齊威王看着他們,忽然話鋒一轉:“桂陵一戰并未傷及魏軍主力,寡人聽聞,近日魏國軍隊在齊魏邊境蠢蠢欲動,試圖進犯齊國。齊國的軍隊大戰歸來,需要休整,若魏國趁此機會聯絡其它國家,聯合進攻齊國,齊國不是他們的對手。七國之中,楚國地大,魏國輕易不敢進犯,若能有人勸說楚國與齊國結盟,派楚國大将出面調停齊魏兩國,齊國便可争取更多的時間休養生息,富國強兵。正好,田将軍從前與楚國大将軍有過接觸,孫先生又是兵家奇才,聲名遠揚,寡人意欲派你們二人出使楚國,商議結盟之事,你們認為如何?”
田忌與孫伯靈對視一眼,最終拱手道:“微臣遵旨。”
夜晚,田忌和孫伯靈在将軍府中打點行裝,田國突然闖了進來。
“堂兄!你們為什麼要去楚國?”
田忌擡頭看了他一眼,“這是大王的決定,大王讓我們去楚國商議結盟之事…”
“可是我明明聽說,大王冤枉了你們…”
田忌臉色一沉,“田國,慎言。”
田國滿臉不服氣地住了口,想了想,又焦急地說道:“大王也太糊塗了,就算一定要出使楚國,為何不派其他人去?楚王是個搖擺不定的人,就算答應與齊國結盟也随時可能反悔,甚至說不定還會把你們留在楚國不讓你們回來,而且據間細說,魏國已經派人去賄賂楚國朝臣,到時候,楚王若聽信讒言,要把孫先生交給魏國,那該怎麼辦?”
二人一時無言。
田國見他們不語,又急了,“不行,若沒有孫先生,齊國必亡!孫先生,你放心,要是你有危險,我就帶人殺過去,别說鄒忌,就是大王不許,我也連他一起殺!”
“田國!”田忌怒吼道。
“田國将軍。”孫伯靈走上前去,拍了拍田國的肩,“你的好意我心領了,隻是如今形勢所迫,我們不得不去楚國。你放心,若真有危險,我自有辦法脫身,你千萬别沖動,一定要好生自保,等我和大将軍走了之後,軍中就全靠你了。”

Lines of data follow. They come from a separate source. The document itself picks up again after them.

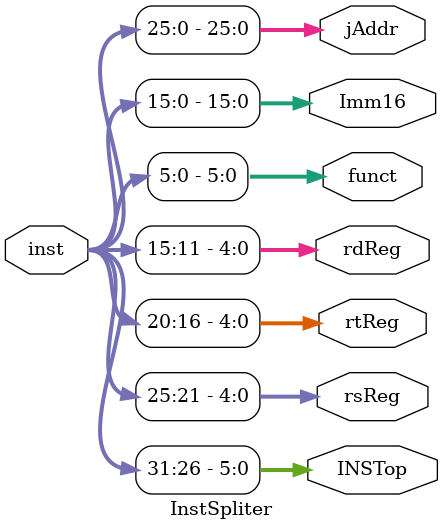
<source format=v>
module InstSpliter(
    input [31:0] inst,
    output reg [5:0]INSTop,
    output reg [4:0] rsReg,
    output reg [4:0] rtReg,
    output reg [4:0] rdReg,
    output reg [5:0] funct,
    output reg [15:0] Imm16,
    output reg [25:0] jAddr
);
    initial begin
        INSTop = 6'b00_0000;
        rsReg = 5'b0_0000;
        rtReg = 5'b0_0000;
        rdReg = 5'b0_0000;
        funct = 6'b00_0000;
        Imm16 = 16'h00;
        jAddr = 0;
    end

    always @(*) begin
        INSTop = inst[31:26];
        rsReg = inst[25:21];
        rtReg = inst[20:16];
        rdReg = inst[15:11];
        funct = inst[5:0];
        Imm16 = inst[15:0];
        jAddr = inst[25:0];
    end
    

endmodule // InstSpliter
</source>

“好。”田國歎了口氣,聲音有些低落,“孫先生,堂兄,你們一定要保重!”
相國府中,鄒忌正與公孫閱飲酒慶祝。
“公孫先生,為了你的無中生有,幹一杯!”鄒忌舉起酒杯。
“也為了相國揚眉吐氣,幹!”公孫閱也舉起酒杯。
鄒忌笑着放下酒杯,正要召舞女來跳舞助興,公孫閱制止了他。
“相國,如今田忌和孫伯靈雖失了兵權,但來日東山再起也未可知,相國應早做防範。”
鄒忌看了他一眼,“公孫先生有何良策?”
“除掉他們,以絕後患。”公孫閱低聲說道,“相國可收買刺客,把他們殺掉。”
鄒忌搖了搖頭,“不行。田忌手下門客中不乏劍術高強之人,要殺掉他們沒那麼容易。再說,即使得手,田忌手下的将軍也會懷疑是我所為,必不會放過我的。”
公孫閱的眼中閃過一抹陰狠,“那就借刀殺人。”
“借誰的刀?”
“借楚王的刀。”
“如何借?”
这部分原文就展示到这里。